VALRICO — Many kids' lives will be changed by Dottie Berger MacKinnon, even though many of those kids may never meet her.
But for years, even decades, Berger MacKinnon will be there in the courtyard of her beloved A Kid's Place facility — in a bronze-cast reminder of her generosity.
The former Hillsborough County commissioner and founder of the Valrico-based temporary residence center for abused or neglected children was honored there Friday by more than 100 friends and supporters.
Her husband, Sandy, presented a special gift just in time for Valentine's Day: plans for a statue on the grounds of A Kid's Place of Berger MacKinnon reading to a child.
A survivor of breast cancer, Berger MacKinnon was diagnosed last year with cancer of the bile duct.
"Sandy wants the kids to know about her. He wants the kids to see her," said event organizer Cathy Unruh, tearfully reading a message for him because he said he would probably cry. "It will weather the storm, just as Dottie weathered the storm."
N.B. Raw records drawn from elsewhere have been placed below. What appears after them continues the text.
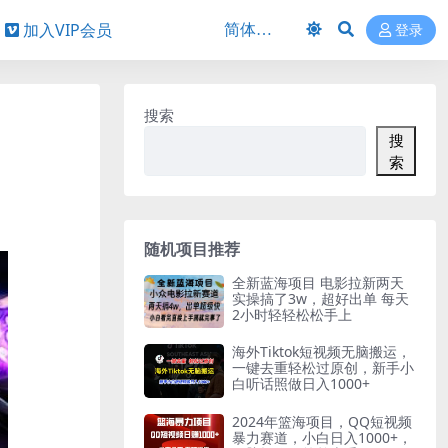
加入VIP会员
登录
搜索
搜
索
随机项目推荐
全新蓝海项目 电影拉新两天
实操搞了3w，超好出单 每天
2小时轻轻松松手上
海外Tiktok短视频无脑搬运，
一键去重轻松过原创，新手小
白听话照做日入1000+
2024年篮海项目，QQ短视频
暴力赛道，小白日入1000+，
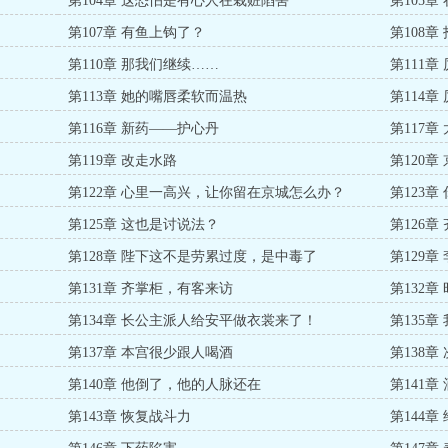
第104章 这恐怕是有心人在栽赃陷害
第105
第107章 有鱼上钩了？
第108
第110章 那我们继续……
第111章
第113章 她的嘴唇柔软而温热
第114
第116章 新药——护心丹
第117
第119章 改走水路
第120
第122章 心里一高兴，让你留在京城怎么办？
第123
第125章 这也是讨说法？
第126
第128章 陛下这不是劳累过度，是中毒了
第129
第131章 齐掌柜，有客来访
第132章
第134章 长公主派人给安平做衣裳来了！
第135章
第137章 本宫很少跟人喝酒
第138章
第140章 他倒了，他的人脉还在
第141
第143章 恢复战斗力
第144章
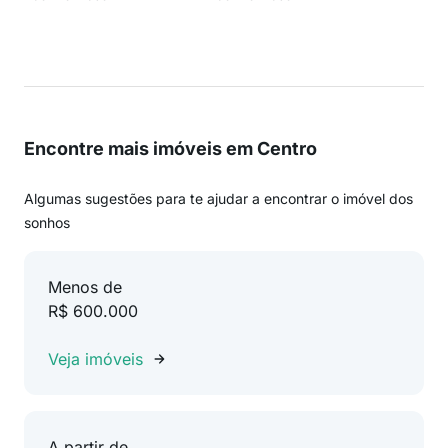
Encontre mais imóveis em Centro
Algumas sugestões para te ajudar a encontrar o imóvel dos
sonhos
Menos de
R$ 600.000
Veja imóveis
A partir de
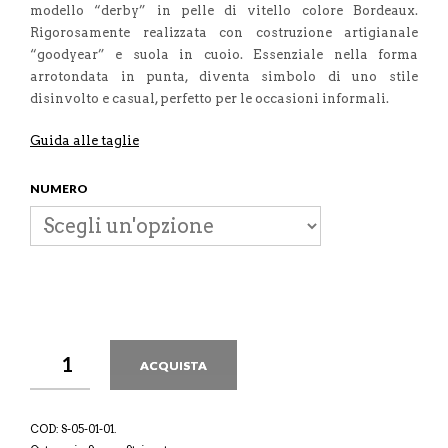
modello “derby” in pelle di vitello colore Bordeaux.
Rigorosamente realizzata con costruzione artigianale
“goodyear” e suola in cuoio. Essenziale nella forma
arrotondata in punta, diventa simbolo di uno stile
disinvolto e casual, perfetto per le occasioni informali.
Guida alle taglie
NUMERO
ACQUISTA
COD:
S-05-01-01
.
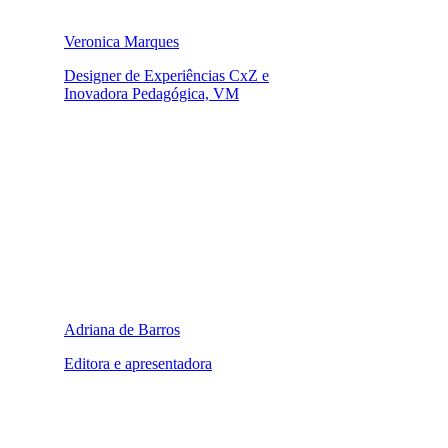
Veronica Marques
Designer de Experiências CxZ e
Inovadora Pedagógica, VM
Adriana de Barros
Editora e apresentadora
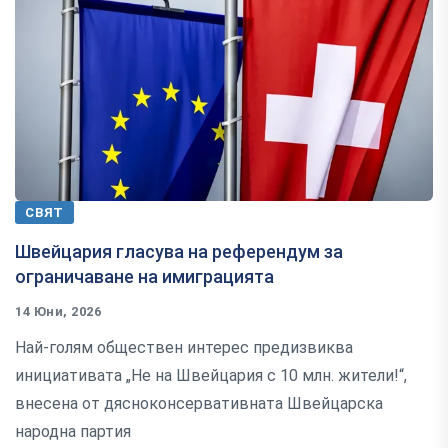
СВЯТ
Швейцария гласува на референдум за
ограничаване на имиграцията
14 Юни, 2026
Най-голям обществен интерес предизвиква
инициативата „Не на Швейцария с 10 млн. жители!“,
внесена от дясноконсервативната Швейцарска
народна партия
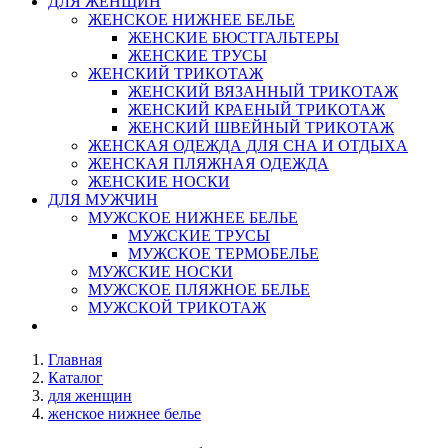
ДЛЯ ЖЕНЩИН
ЖЕНСКОЕ НИЖНЕЕ БЕЛЬЕ
ЖЕНСКИЕ БЮСТГАЛЬТЕРЫ
ЖЕНСКИЕ ТРУСЫ
ЖЕНСКИЙ ТРИКОТАЖ
ЖЕНСКИЙ ВЯЗАННЫЙ ТРИКОТАЖ
ЖЕНСКИЙ КРАЕНЫЙ ТРИКОТАЖ
ЖЕНСКИЙ ШВЕЙНЫЙ ТРИКОТАЖ
ЖЕНСКАЯ ОДЕЖДА ДЛЯ СНА И ОТДЫХА
ЖЕНСКАЯ ПЛЯЖНАЯ ОДЕЖДА
ЖЕНСКИЕ НОСКИ
ДЛЯ МУЖЧИН
МУЖСКОЕ НИЖНЕЕ БЕЛЬЕ
МУЖСКИЕ ТРУСЫ
МУЖСКОЕ ТЕРМОБЕЛЬЕ
МУЖСКИЕ НОСКИ
МУЖСКОЕ ПЛЯЖНОЕ БЕЛЬЕ
МУЖСКОЙ ТРИКОТАЖ
Главная
Каталог
для женщин
женское нижнее белье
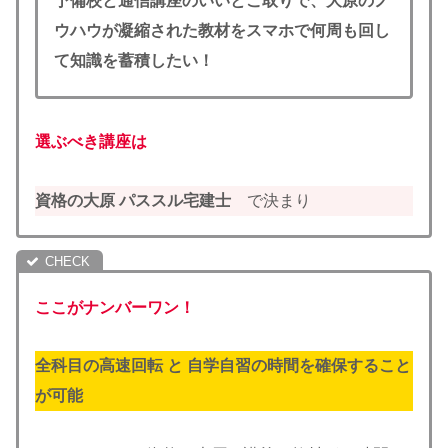
予備校と通信講座のいいとこ取りで、大原のノ
ウハウが凝縮された教材をスマホで何周も回し
て知識を蓄積したい！
選ぶべき講座は
資格の大原 パススル宅建士
で決まり
ここがナンバーワン！
全科目の高速回転
と
自学自習の時間を確保すること
が可能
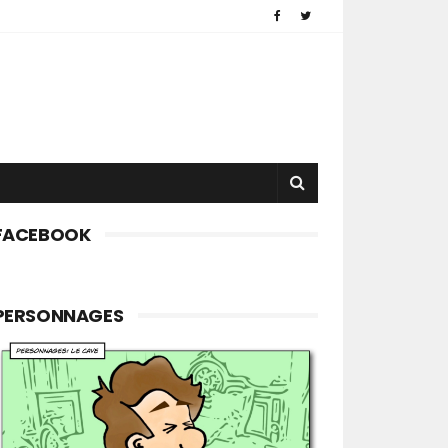
FACEBOOK
PERSONNAGES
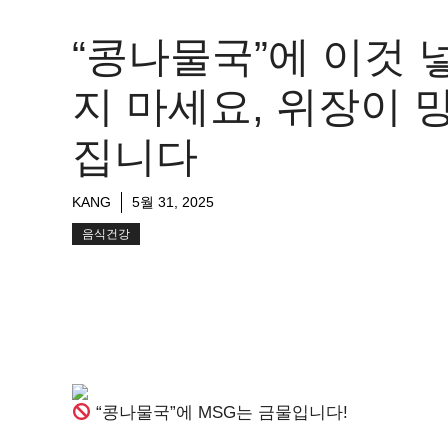
“콩나물국”에 이것 
지 마세요, 위장이 
집니다
KANG
5월 31, 2025
음식건강
“콩나물국”에 MSG는 금물입니다!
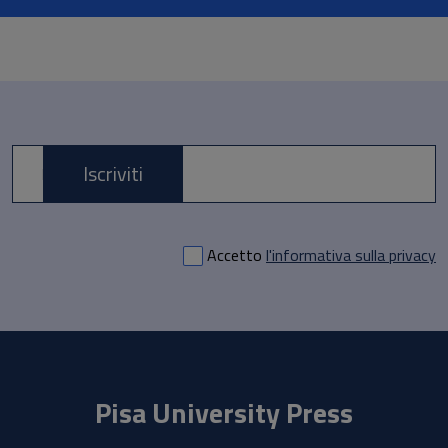
Iscriviti
E-mail *
Accetto
l'informativa sulla privacy
Pisa University Press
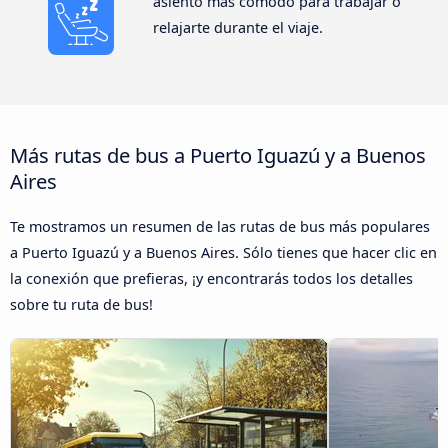
asiento más cómodo para trabajar o
relajarte durante el viaje.
Más rutas de bus a Puerto Iguazú y a Buenos
Aires
Te mostramos un resumen de las rutas de bus más populares
a Puerto Iguazú y a Buenos Aires. Sólo tienes que hacer clic en
la conexión que prefieras, ¡y encontrarás todos los detalles
sobre tu ruta de bus!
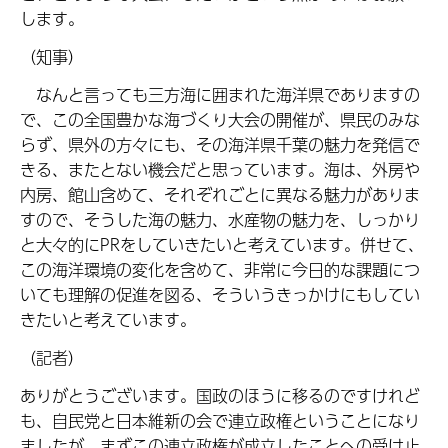
します。
（知事）
なんと言っても三方海に囲まれた海洋県でありますの
で、この全国豊かな海づくり大会の開催が、県民のみな
らず、県外の方々にも、その海洋県千葉の魅力を発信で
きる、またとない機会だと思っています。海は、外房や
内房、館山含めて、それぞれごとに異なる魅力がありま
すので、そうした海の魅力、水産物の魅力を、しっかり
と大々的にPRをしていきたいと考えています。併せて、
この海洋環境の変化を含めて、非常に今日的な課題につ
いても理解の促進を図る、そういうきっかけにもしてい
きたいと考えています。
（記者）
ありがとうございます。国政のほうに移るのですけれど
も、自民党と日本維新の会で連立政権ということになり
ましたが、まずこの連立政権が成立したことへの受け止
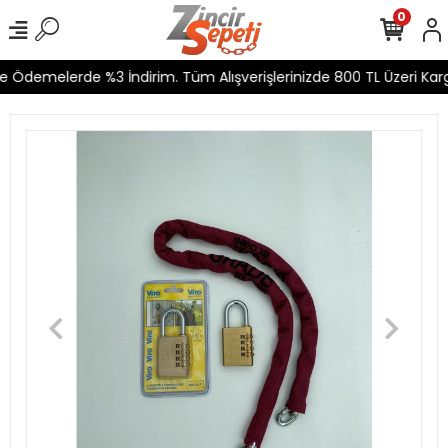
0
 Ödemelerde %3 İndirim. Tüm Alışverişlerinizde 800 TL Üzeri Kargo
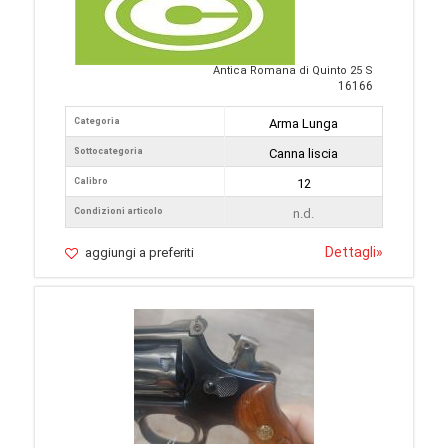
Antica Romana di Quinto 25 S
16166
Categoria
Arma Lunga
Sottocategoria
Canna liscia
Calibro
12
Condizioni articolo
n.d.
Dettagli
»
aggiungi a preferiti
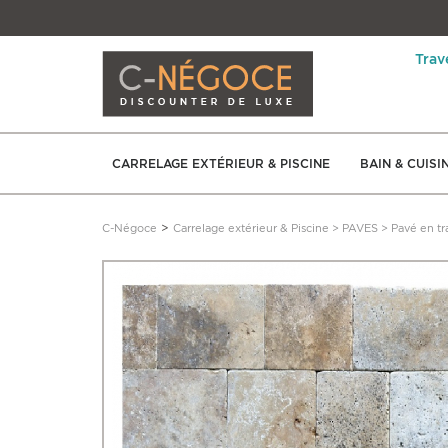
Trav
CARRELAGE EXTÉRIEUR & PISCINE
BAIN & CUISI
>
C-Négoce
Carrelage extérieur & Piscine
>
PAVES
>
Pavé en tr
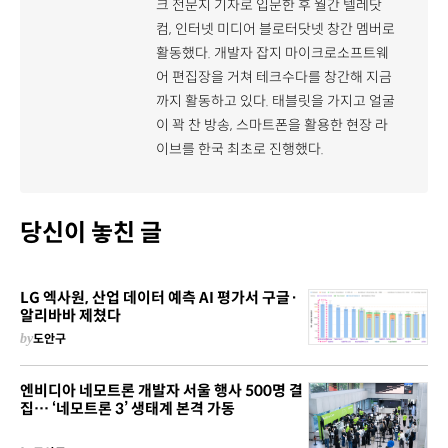
크 전문지 기자로 입문한 후 월간 텔레닷
컴, 인터넷 미디어 블로터닷넷 창간 멤버로
활동했다. 개발자 잡지 마이크로소프트웨
어 편집장을 거쳐 테크수다를 창간해 지금
까지 활동하고 있다. 태블릿을 가지고 얼굴
이 꽉 찬 방송, 스마트폰을 활용한 현장 라
이브를 한국 최초로 진행했다.
당신이 놓친 글
LG 엑사원, 산업 데이터 예측 AI 평가서 구글·
알리바바 제쳤다
by
도안구
엔비디아 네모트론 개발자 서울 행사 500명 결
집… ‘네모트론 3’ 생태계 본격 가동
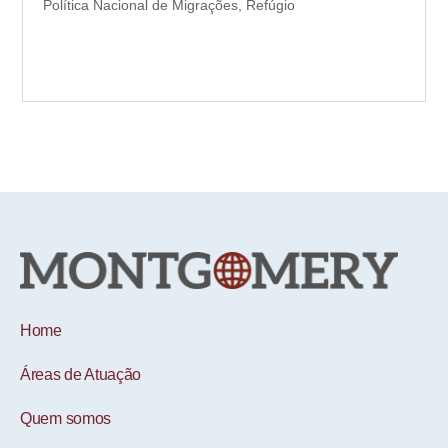
Política Nacional de Migrações, Refúgio
Home
Áreas de Atuação
Quem somos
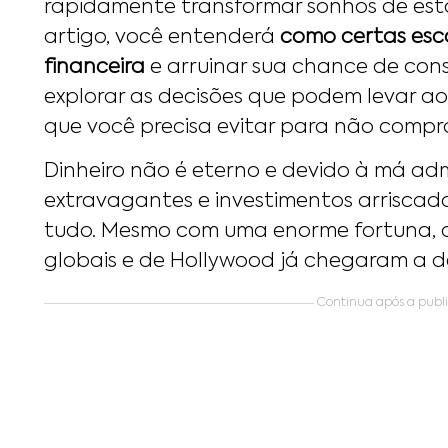
rapidamente transformar sonhos de est
artigo, você entenderá
como certas esc
financeira
e arruinar sua chance de cons
explorar as decisões que podem levar a
que você precisa evitar para não compr
Dinheiro não é eterno e devido à má adm
extravagantes e investimentos arriscad
tudo. Mesmo com uma enorme fortuna, a
globais e de Hollywood já chegaram a de
Continua após a public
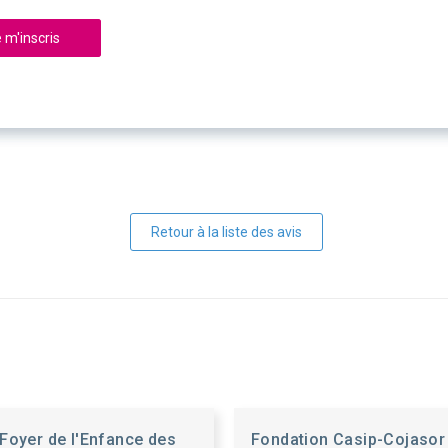
 m'inscris
Retour à la liste des avis
Foyer de l'Enfance des
Fondation Casip-Cojasor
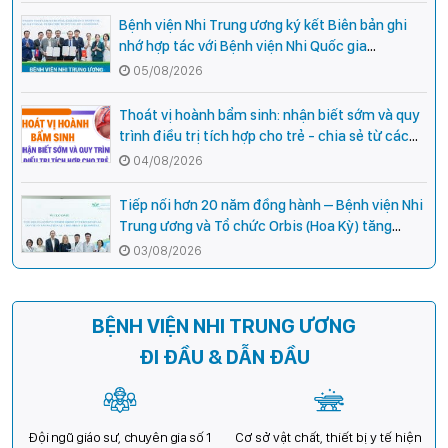
Bệnh viện Nhi Trung ương ký kết Biên bản ghi
nhớ hợp tác với Bệnh viện Nhi Quốc gia
Campuchia
05/08/2026
Thoát vị hoành bẩm sinh: nhận biết sớm và quy
trình điều trị tích hợp cho trẻ - chia sẻ từ các
chuyên gia hàng đầu của Bệnh Viện Nhi Trung
04/08/2026
ương
Tiếp nối hơn 20 năm đồng hành – Bệnh viện Nhi
Trung ương và Tổ chức Orbis (Hoa Kỳ) tăng
cường hợp tác, mở rộng cơ hội bảo vệ thị lực
03/08/2026
cho trẻ em Việt Nam
BỆNH VIỆN NHI TRUNG ƯƠNG
ĐI ĐẦU & DẪN ĐẦU
Đội ngũ giáo sư, chuyên gia số 1
Cơ sở vật chất, thiết bị y tế hiện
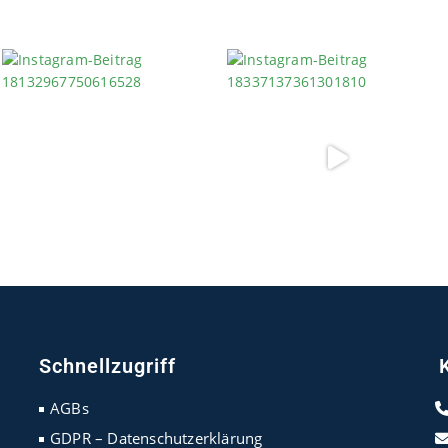
Schnellzugriff
AGBs
GDPR – Datenschutzerklärung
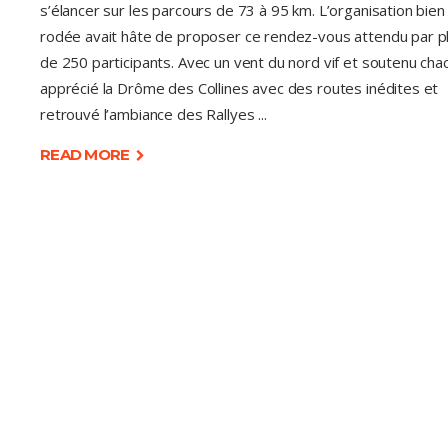
s’élancer sur les parcours de 73 à 95 km. L’organisation bien
rodée avait hâte de proposer ce rendez-vous attendu par p
de 250 participants. Avec un vent du nord vif et soutenu cha
apprécié la Drôme des Collines avec des routes inédites et
retrouvé l’ambiance des Rallyes
READ MORE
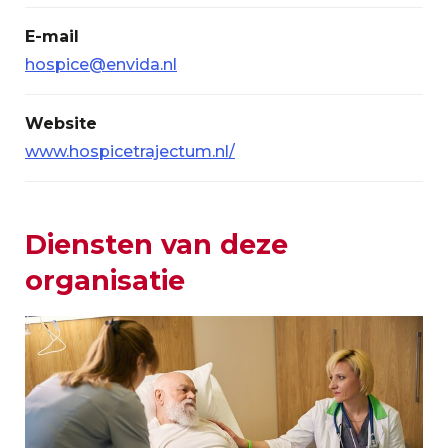
E-mail
hospice@envida.nl
Website
www.hospicetrajectum.nl/
Diensten van deze
organisatie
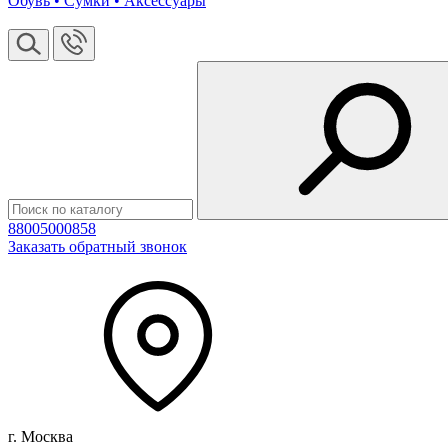
Обувь • Сумки • Аксессуары
88005000858
Заказать обратный звонок
г. Москва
Before A Kid's Place opened in 2009, kids taken from abusive homes were often separated from siblings as they bounced around the foster care system.
Rescued children now stay at the comfortable, colorful houses at A Kid's Place for up to a month while officials work to find a more stable home for groups of brothers and sisters.
Just this week, the center was licensed to house another 12 kids, bringing capacity to 60. Almost 50 are there now.
To make room, Berger MacKinnon said, it will open a fifth residence hall. Organizers said Friday it will bear the name Dottie Berger MacKinnon House.
Never one to bypass an opportunity, Berger MacKinnon took the microphone to say thank you and added a lucrative offer:
"For $400,000, I'll put your name on that house!" she said.
The fundraising arm of the operation, Kids Charity of Tampa Bay, is trying to match a $1 million gift from Sandy MacKinnon intended to pay off the center's debt.
Opening the place cost $5.2 million — $3.5 million of which was paid off soon after. Then there's Sandy MacKinnon's gift, plus $868,000 raised in the matching effort so far.
Between plugs for donations, those who know and work with Berger MacKinnon lauded her dedication and tenacity.
Sheriff David Gee talked about how tough it was to break up siblings after removing them from inadequate parents. It tore him up to see three kids sitting in three separate patrol cars, headed for different places in the middle of the night. But no more.
"Dottie taught us a lot," Gee said.
Florida Attorney General Pam Bondi called her "an angel here on Earth."
And under the gray, chilly skies, Tampa Mayor Pam Iorio declared it "a beautiful day."